A system of tracking where your fish comes from promises accountability, but local fisherman who hold themselves to higher standards say it's also increasing business.
"I'm a firm believer in the quality of my product," said Bob Carter.
Carter has been fishing the Gulf of Mexico for more than 30 years. But in 2010, the BP oil spill threatened his livelihood.
"They closed down our fishing grounds, and you know I can't sit around. The wolf is always at the door," Carter said.
Carter is again based in Florida after fishing off the coast of Texas following the spill.
He is once again seeing success. Monday he offloaded more than 13,000 pounds of fish.

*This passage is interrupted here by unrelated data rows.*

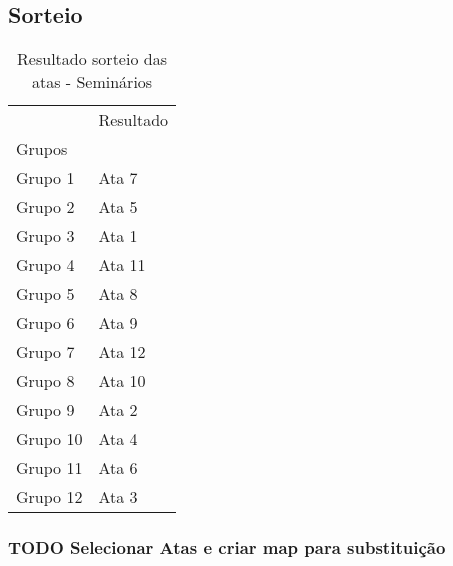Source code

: \documentclass[11pt]{article}
\begin{document}
\subsection{Sorteio}
\label{sec:org5816f9c}
\begin{table}
\centering
\caption{Resultado sorteio das atas - Seminários}
\begin{tabular}{ll}
\toprule
{} & Resultado \\
Grupos   &           \\
\midrule
Grupo 1  &     Ata 7 \\
Grupo 2  &     Ata 5 \\
Grupo 3  &     Ata 1 \\
Grupo 4  &    Ata 11 \\
Grupo 5  &     Ata 8 \\
Grupo 6  &     Ata 9 \\
Grupo 7  &    Ata 12 \\
Grupo 8  &    Ata 10 \\
Grupo 9  &     Ata 2 \\
Grupo 10 &     Ata 4 \\
Grupo 11 &     Ata 6 \\
Grupo 12 &     Ata 3 \\
\bottomrule
\end{tabular}
\end{table}


\subsubsection{{\bfseries\sffamily TODO} Selecionar Atas e criar map para substituição}
\label{sec:orgd5c74b8}
\end{document}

Once the fish is caught, it can be tracked from the boat to the dinner table with a type of seafood Social Security number.
"It's a fully traceable system that gives everybody the potential to see everybody who touched their fish through the process," said Jason Delacruz.
Delacruz is the executive director of Gulf Wild, a nonprofit that promotes transparency in commercial fishing.
Each Gulf Wild fish that comes off the boat is given a number that is tied to the captain.
Consumers can look up the number online allowing them to know where, when and who caught their fish.
"It's going to make these captains more aware with these tags that if they're not properly taking care of their fish it can be tracked right back to them," Carter said.
Delacruz said his idea was fast tracked when consumer confidence dropped following the BP oil spill.
"We wanted to figure out a solution to identify our product and where it came from so people knew it didn't come from polluted water or an oily zone," Delacruz said.
What he and other fishermen have found is that people are willing to pay a premium for traceable domestic seafood.
"I'm getting more money for my fish, maybe 15 or 20 cents more than everybody else. Sometimes a quarter, which in a load like this, adds up to a lot of money," said Carter.